My query is as follows:

SELECT
  LANGUAGE AS name,
  year,
  quarter,
  count
FROM (
  SELECT
    *
  FROM (
    SELECT
      lang AS language,
      y AS year,
      q AS quarter,
      type,
      COUNT(*) AS count
    FROM (
      SELECT
        a.type type,
        b.lang lang,
        a.y y,
        a.q q
      FROM (
        SELECT
          type,
          YEAR(created_at) AS y,
          QUARTER(created_at) AS q,
          STRING(REGEXP_REPLACE(repo.url, r'(https:\/\/api\.github\.com\/repos\/)', '')) AS name
        FROM
          [githubarchive:year.2016] ) a
      JOIN (
        SELECT
          repo_name AS name,
          lang
        FROM (
          SELECT
            *
          FROM (
            SELECT
              *,
              ROW_NUMBER() OVER (PARTITION BY repo_name ORDER BY lang) AS num
            FROM (
              SELECT
                repo_name,
                FIRST_VALUE(language.name) OVER (PARTITION BY repo_name ORDER BY language.bytes DESC) AS lang
              FROM
                [bigquery-public-data:github_repos.languages]))
          WHERE
            num = 1
          ORDER BY
            repo_name)
        WHERE
          lang != 'null') b
      ON
        a.name = b.name)
    GROUP BY
      type,
      language,
      year,
      quarter
    ORDER BY
      year,
      quarter,
      count DESC)
  WHERE
    count >= 1000)
WHERE
  type = 'PushEvent'
LIMIT
  100

Basically I am attempting to build data-set of all the top 100 languages in terms of "pushes" on Git-Hub and the use D3 to visualize said data. I have used very little Data so far, but this one Query is currently 20gb, which should be below the limit.

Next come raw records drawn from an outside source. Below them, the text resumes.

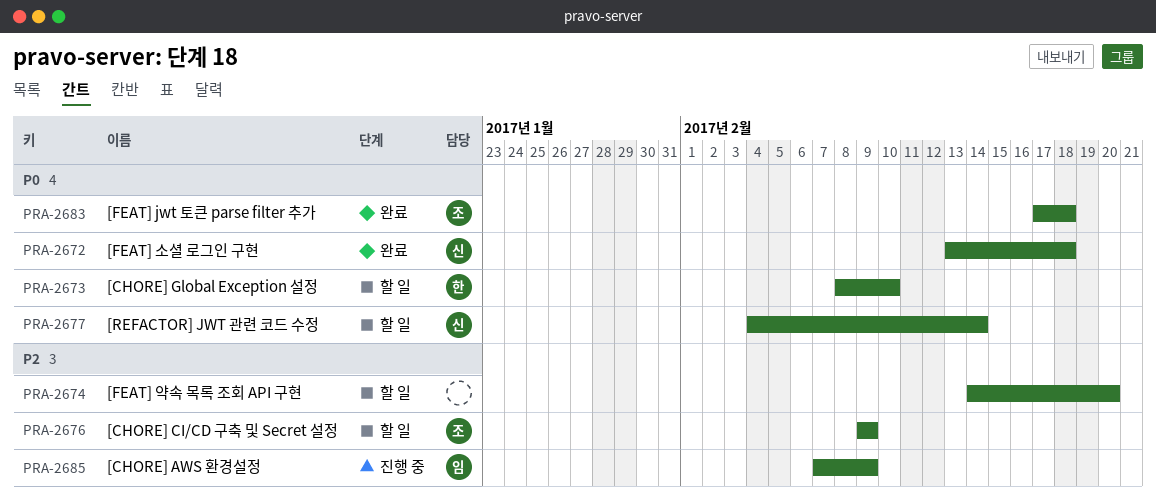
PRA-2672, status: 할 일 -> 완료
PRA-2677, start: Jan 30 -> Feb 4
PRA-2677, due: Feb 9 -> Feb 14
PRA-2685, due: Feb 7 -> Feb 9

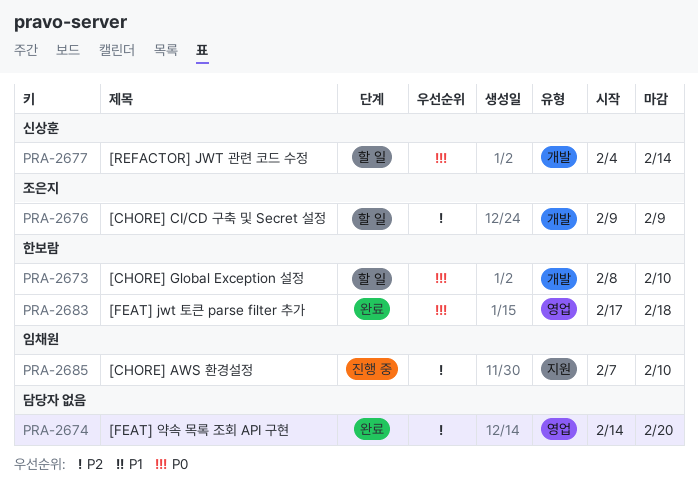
PRA-2672: present -> none
PRA-2674, status: 할 일 -> 완료
PRA-2683, owner: 조은지 -> 한보람
PRA-2685, due: Feb 9 -> Feb 10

As a Student I doubt I can afford to pay for the service.

1

1 Answers

3
votes

The query in question scans just 22.5GB which is about $0.11
The error is saying that you exceeded your free tier allowed bytes - which is 1TB So you can run your query about 45 times within the month after which you need to wait next month

My recommendation to you is not to run this query each and every time - but rather save result and use it in your experimentation / attempts, so yo are not wasting your 1TB that quickly!